His proposal is to limit sport fishing to certain boundaries and dates when escapement is projected to be in the upper (the “A” in the ABC), middle (B) and lower third (C) of the escapement range.

“Years of fishing on escapement is to a large degree why these stocks are at all-time lows,” Bethers wrote.

For instance, if Fish &Game projects around 19,000-24,666 adult Chinook will return to the Taku River — the lower third of the escapement range — fishing would be closed in districts 11 and 15. That includes the whole Juneau area and most of Lynn Canal save for the portion on the west side of Admiralty Island.

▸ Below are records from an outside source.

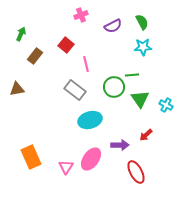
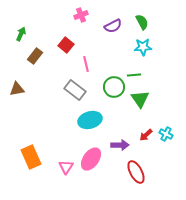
green line: moved 2 px right
cyan cross: moved 29 px down
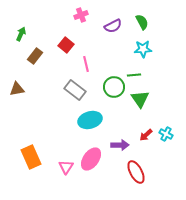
cyan star: moved 2 px down
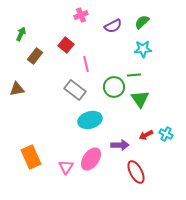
green semicircle: rotated 105 degrees counterclockwise
red arrow: rotated 16 degrees clockwise
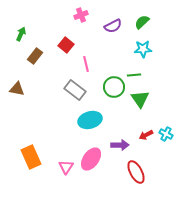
brown triangle: rotated 21 degrees clockwise
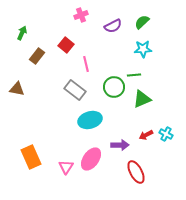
green arrow: moved 1 px right, 1 px up
brown rectangle: moved 2 px right
green triangle: moved 2 px right; rotated 42 degrees clockwise
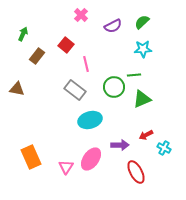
pink cross: rotated 24 degrees counterclockwise
green arrow: moved 1 px right, 1 px down
cyan cross: moved 2 px left, 14 px down
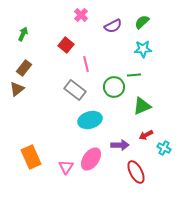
brown rectangle: moved 13 px left, 12 px down
brown triangle: rotated 49 degrees counterclockwise
green triangle: moved 7 px down
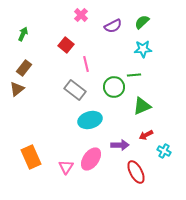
cyan cross: moved 3 px down
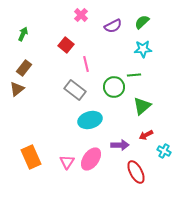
green triangle: rotated 18 degrees counterclockwise
pink triangle: moved 1 px right, 5 px up
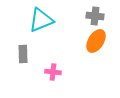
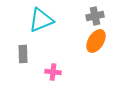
gray cross: rotated 18 degrees counterclockwise
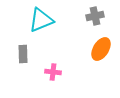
orange ellipse: moved 5 px right, 8 px down
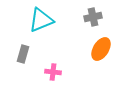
gray cross: moved 2 px left, 1 px down
gray rectangle: rotated 18 degrees clockwise
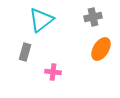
cyan triangle: rotated 16 degrees counterclockwise
gray rectangle: moved 2 px right, 2 px up
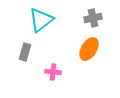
gray cross: moved 1 px down
orange ellipse: moved 12 px left
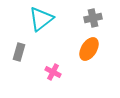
cyan triangle: moved 1 px up
gray rectangle: moved 6 px left
pink cross: rotated 21 degrees clockwise
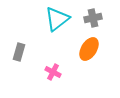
cyan triangle: moved 16 px right
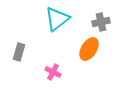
gray cross: moved 8 px right, 4 px down
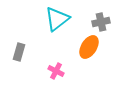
orange ellipse: moved 2 px up
pink cross: moved 3 px right, 1 px up
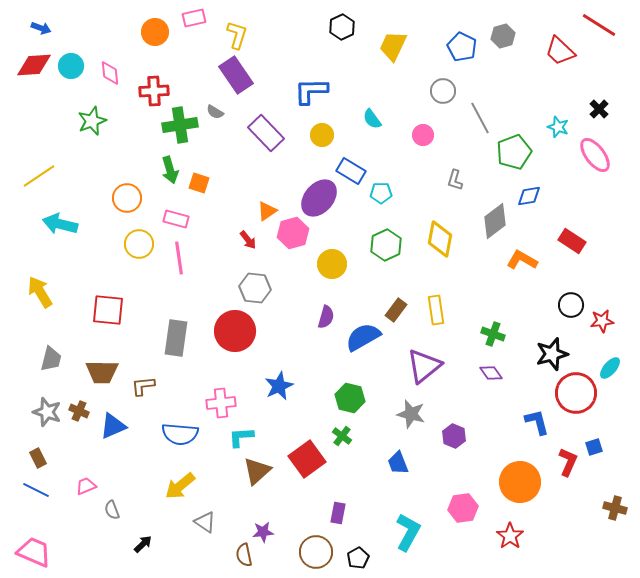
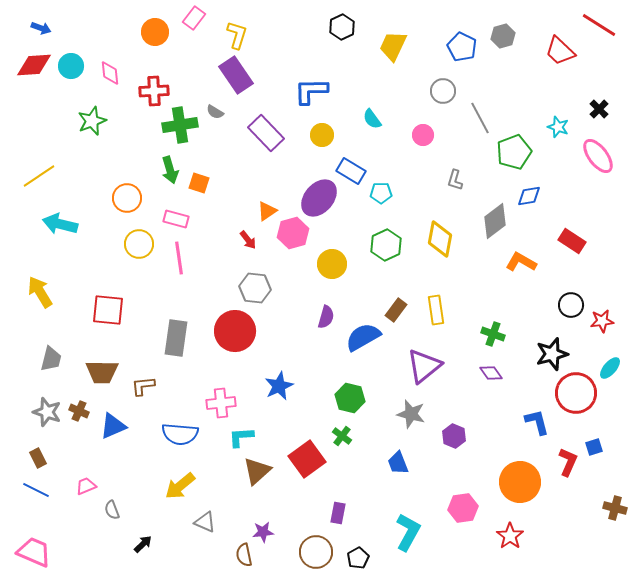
pink rectangle at (194, 18): rotated 40 degrees counterclockwise
pink ellipse at (595, 155): moved 3 px right, 1 px down
orange L-shape at (522, 260): moved 1 px left, 2 px down
gray triangle at (205, 522): rotated 10 degrees counterclockwise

Fishermen in districts 12 and 14, or Chatham and Icy straits, would be limited to one king salmon in this scenario.

Restrictions in the middle range of the escapement goal (roughly 24,666-30,332 fish) would call for Chinook fishing closures in an area south of Juneau April 15-June 15 when a bulk of the Chinook run is making its way into Taku River. Lynn Canal fishermen, in this scenario, would only be allowed to retain one Chinook a day.

If Chinook escapement is projected to fall between 30,332 fish and 36,000, the proposed restrictions would bar fishermen from retaining king salmon above Copper Point in Taku Inlet from April 15-June 15. Chinook retention above Eldred Rock in Lynn Canal would be closed in this scenario.

Bethers’ proposal for commercial management also hinges on thirds. His idea is to limit troll fishermen in Chatham and Icy straits to four days per week during spring fishing when the escapement prediction falls in the upper third.

Trollers would only be allowed to fish two days if it falls in the middle third, while spring Chinook fishing would be shut down for trollers from April 15-June 15 if forecasts for Taku Chinook fall in the lower third of the escapement range.

The Juneau-Douglas Advisory Committee, a group of commercial and sport fishermen who make recommendations to ADF&G, called for the Board of Fisheries to adopt the “most conservative, data-driven Chinook management approach that is practical” though they didn’t back a specific proposal.

“We are of the opinion that all user groups must participate in conservation,” the board stated while drafting a public comment Wednesday.

Sport fishing regulations will likely be the same this year as they were last year, ADF&G sport fish division biologist Dan Teske said at that meeting.

Last year, sport fishing was closed in the Juneau area from April 15-June 15 to protect Taku Chinook. A Southeast-wide moratorium on king salmon retention in salt water came later.

The emergency measures meant only 34 Taku River wild kings were caught during the fishing season last summer. Though Teske said that’s a pretty small number, which tells him the regulations fulfilled their goal of limiting sport harvest, the Board of Fisheries may direct ADF&G to take an “every fish in the gravel” approach.

“As far as I am concerned, as a manager, something similar to what we did last year is going to work. But the board is going to weigh in on all these action plan options, so I can’t say for sure because I have to take the board’s direction. If they want to protect fish down to every fish in the gravel and they shut everything down, then we are going to go with that plan,” Teske said.